Todavía conservo tu olor, fragancia de azahares de la noche. Todavía se me estremece el cuerpo de recordar tan solo el roce de tu piel. Todavía mi alma se retuerce de mirarte anoche los ojos. Bendita locura, cabeza que todavía me da vueltas, cerrando los ojos y volviendo a estar los dos sentados, en la oscuridad justo a la balsa, desentrañando inocentemente los misterios tras las corcheas y las manos. Bendita tu voz cuyo eco todavía suena, haciendo preguntas que lanzamos todos los días al viento.
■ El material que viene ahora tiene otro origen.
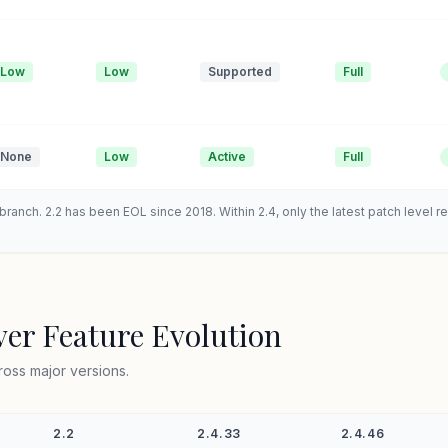
Low
Low
Supported
Full
None
Low
Active
Full
ranch. 2.2 has been EOL since 2018. Within 2.4, only the latest patch level 
er Feature Evolution
ross major versions.
2.2
2.4.33
2.4.46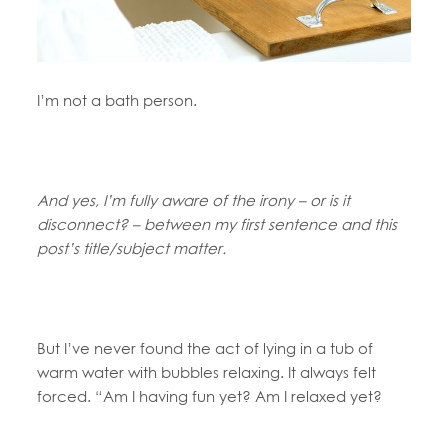
I’m not a bath person.
And yes, I’m fully aware of the irony – or is it
disconnect? – between my first sentence and this
post’s title/subject matter.
But I’ve never found the act of lying in a tub of
warm water with bubbles relaxing. It always felt
forced. “Am I having fun yet? Am I relaxed yet?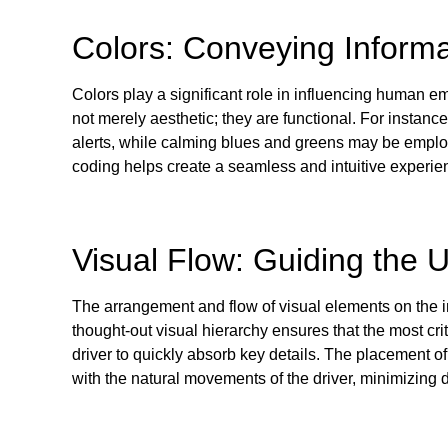
Colors: Conveying Informa
Colors play a significant role in influencing human e
not merely aesthetic; they are functional. For instanc
alerts, while calming blues and greens may be employe
coding helps create a seamless and intuitive experienc
Visual Flow: Guiding the 
The arrangement and flow of visual elements on the in
thought-out visual hierarchy ensures that the most cri
driver to quickly absorb key details. The placement o
with the natural movements of the driver, minimizing 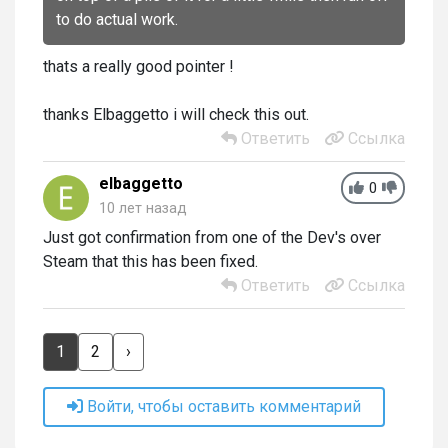
to do actual work.
thats a really good pointer !
thanks Elbaggetto i will check this out.
Ответить
Ссылка
elbaggetto
0
10 лет назад
Just got confirmation from one of the Dev's over
Steam that this has been fixed.
Ответить
Ссылка
1
2
›
Войти, чтобы оставить комментарий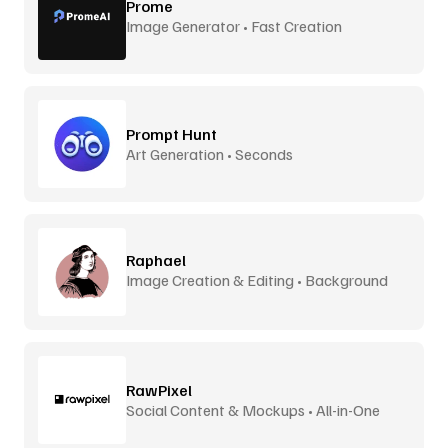
Prome
Image Generator • Fast Creation
Prompt Hunt
Art Generation • Seconds
Raphael
Image Creation & Editing • Background
Removal
RawPixel
Social Content & Mockups • All-in-One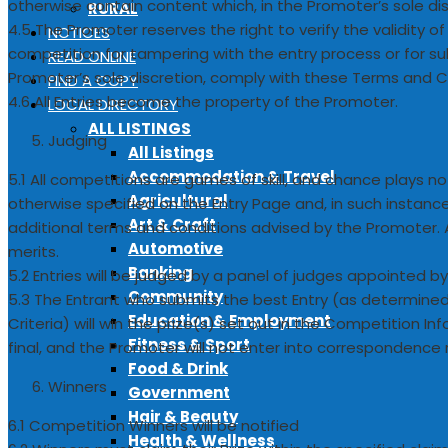
otherwise contain content which, in the Promoter’s sole disc
RURAL
4.5 The Promoter reserves the right to verify the validity of
NOTICES
competition for tampering with the entry process or for sub
READ ONLINE
Promoter’s sole discretion, comply with these Terms and C
FIND A COPY
4.6 All Entries become the property of the Promoter.
LOCAL DIRECTORY
ALL LISTINGS
Judging
All Listings
Accommodation & Travel
5.1 All competitions are games of skill, and chance plays no
Agricultural
otherwise specified on the Entry Page and, in such instan
Art & Craft
additional terms and conditions advised by the Promoter. All 
Automotive
merits.
Banking
5.2 Entries will be judged by a panel of judges appointed b
Community
5.3 The Entrant who submits the best Entry (as determine
Education & Employment
Criteria) will win the prize(s) set out in the Competition In
Fitness & Sport
final, and the Promoter will not enter into correspondence 
Food & Drink
Winners
Government
Hair & Beauty
6.1 Competition Winners will be notified
Health & Wellness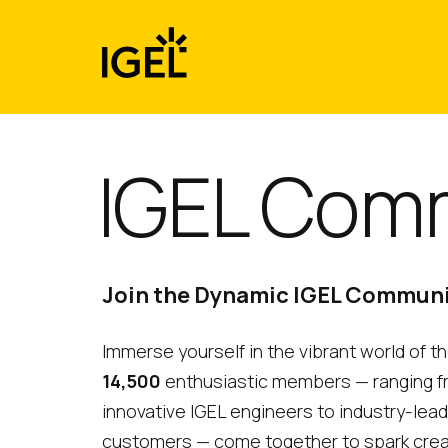
Skip
to
content
IGEL Com
Join the Dynamic IGEL Commun
Immerse yourself in the vibrant world of 
14,500
enthusiastic members — ranging 
innovative IGEL engineers to industry-lea
customers — come together to spark creativ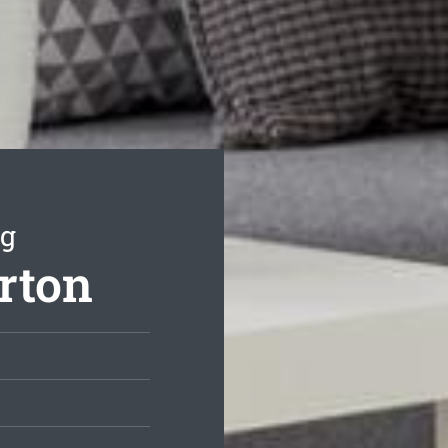
ng
rton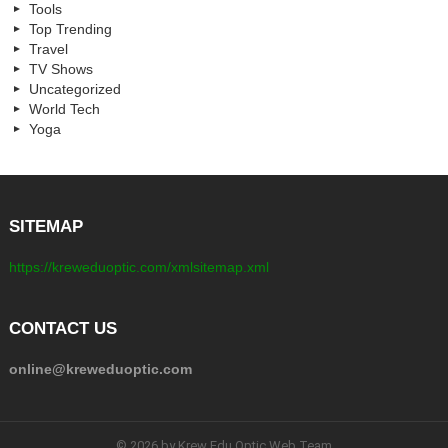
Tools
Top Trending
Travel
TV Shows
Uncategorized
World Tech
Yoga
SITEMAP
https://kreweduoptic.com/xmlsitemap.xml
CONTACT US
online@kreweduoptic.com
© 2026 by Krew Edu Optic Web Team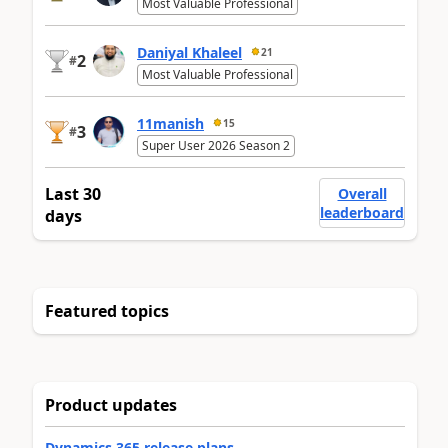
Most Valuable Professional
Daniyal Khaleel
21
2
#
Most Valuable Professional
11manish
15
3
#
Super User 2026 Season 2
Last 30
Overall
leaderboard
days
Featured topics
Product updates
Dynamics 365 release plans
Es quizas esa pregunta irresoluble, por qué, por qué debemos ser así. Por que tenemos que caer presos de un abrazo interminable que cuando finalmente acaba deja entre mis brazos el vacío del instante. Por qué anhelo ese beso, que casi aparece, que estuvo allí, fugazmente, como un duende travieso que casi se deja ver. Por qué esa última caricia, ese recorrido por el brazo, la mano, las yemas de los dedos, como pompa de jabón que se resiste a desaparecer, como gotas de agua que no quieren separarse. Por qué irse a dormir todavía oliéndote, y despertar con tus ojos tras los mios.
Cuento las horas y no debiera. Aspiro al siguiente abrazo, con la esperanza y el temor de que no sea el último. Me pregunto que hueco de mi corazón andaba vacío para que te instalaras en él, por qué de nuevo esta sensación ya olvidada, por qué, por qué tiene que ser así, por qué no es más sencillo o por qué no tan simple. Por qué justo ahora.
Y mientras me pregunto, mientras cuento las horas, mientras me escribo para soportarme, mientras me acuso y mientras callo, en todo momento, respiro y el aire aún me huele a tí.